>> Begin DOCUMENT EXCERPT

# What is the cost to feed a crested gecko?



## satanslilhelper (Dec 16, 2009)

My girlfriend wants one for Christmas and we're both wondering how much it costs to feed one per month. We're going to do the Repashy diet. I'm hoping some of you with crested's can give us an estimate of how long say a 1 lb. bag will last one gecko. We're trying to decide if this is something we should get now or later when money isn't as tight.


----------



## JC (Dec 16, 2009)

http://www.youtube.com/user/talkenlate04#p/u/27/dx7GU1UYlQI

very cheap!


----------



## JC (Dec 16, 2009)

A better link.


http://www.youtube.com/watch?v=dx7GU1UYlQI


----------



## crawldad (Dec 16, 2009)

My son has fed his exclusively on this product.  He's had this one since it was a few weeks old.  Worked great for us!  I know there are many owners / breeders here that have a lot more experience.  Just my 2 cents.


----------



## satanslilhelper (Dec 17, 2009)

I appreciate the vids and all. From what I saw I'm thinking a 1 lb. bag might last a month or two. If anyone has a more accurate estimation that would be great.


----------



## pearldrummer (Dec 17, 2009)

satanslilhelper said:


> I appreciate the vids and all. From what I saw I'm thinking a 1 lb. bag might last a month or two. If anyone has a more accurate estimation that would be great.


With just one gecko especially a young one a 1 lb bag will last a very long time. I've had mine about a month and still haven't used up one of those small bottles from petco.


----------



## RoachGirlRen (Dec 17, 2009)

>> End DOCUMENT EXCERPT
>> Begin EXTRACTED MATERIAL

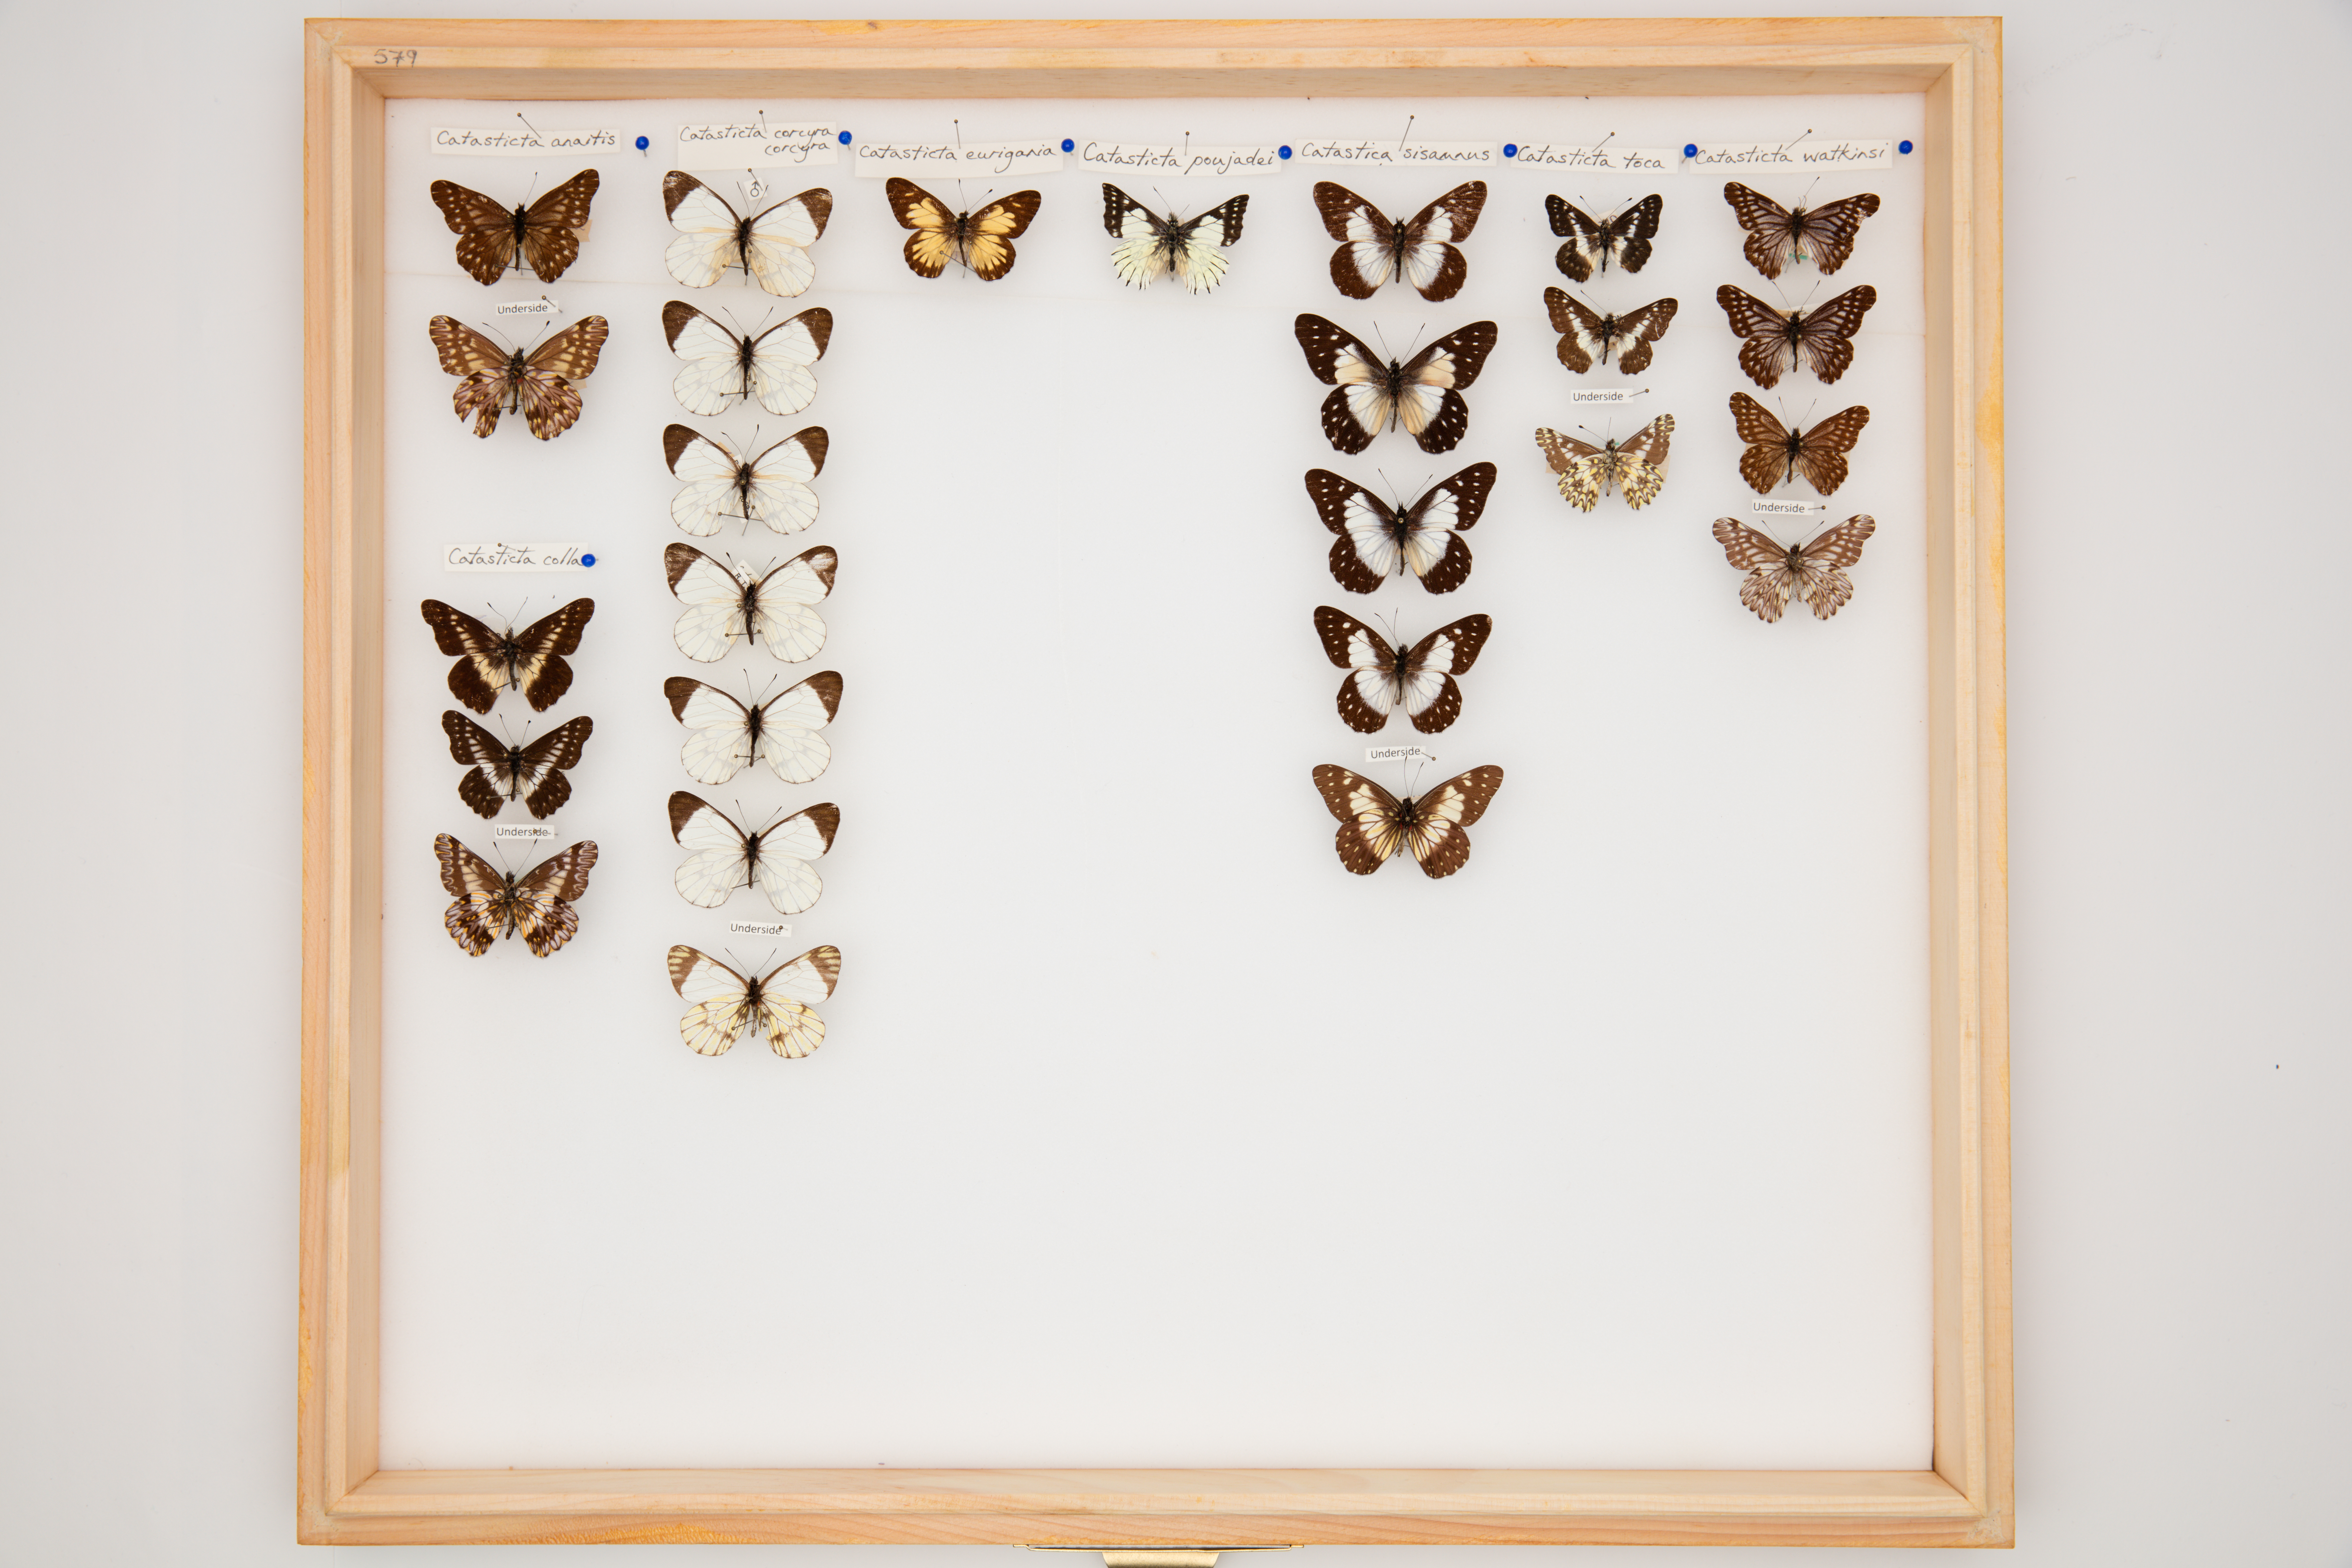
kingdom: Animalia
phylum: Arthropoda
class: Insecta
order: Lepidoptera
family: Pieridae
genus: Catasticta
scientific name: Catasticta corcyra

>> End EXTRACTED MATERIAL

REQUIRED WORK:
a: For each statement, say whether it agrees with the forum thread on feeding a crested gecko, answering yes or no and quoting the words of the thread that decide it. (i) The first poster intends to feed the gecko the Repashy diet. (ii) The gecko belonging to crawldad's son has eaten nothing but this product. (iii) pearldrummer has already finished several of the small bottles bought at Petco.
b: Carry on the forum thread on feeding a crested gecko from the point where it stops.

EXPECTED RESULTS:
a:
(i) Yes: "We're going to do the Repashy diet."
(ii) Yes: "My son has fed his exclusively on this product."
(iii) No: "still haven't used up one of those small bottles from petco."

b:
Yeah, my baby crestie goes through 1/8 to 1/4 tsp of the stuff a day (doesn't even eat all of it most of the time). I do enrich with inverts and fruit, but from what I've read you don't have to. I've had him since October or thereabouts and haven't even put a dent in a 1/4lb bag. For one adult I think a 1lb bag would last QUITE a while.


----------



## satanslilhelper (Dec 17, 2009)

That is great news!!! Thank you very much. We were going to supplement crickets maybe once a week. We already have to get them anyways for our Veiled Chameleon and Beardie. Along with the ones we get for my T's. My girlfriend will be very happy to hear the news. It's becoming a tradition to get her a new pet for Christmas now considering I got her a Beardie last year. I'm hoping she might get me a T or two for part of my Christmas. With most gifts I forget when or who I got them from, but not with pets. I think they're a wonderful gift to give someone if they're ready and able to care for them properly.


----------



## Memento (Dec 18, 2009)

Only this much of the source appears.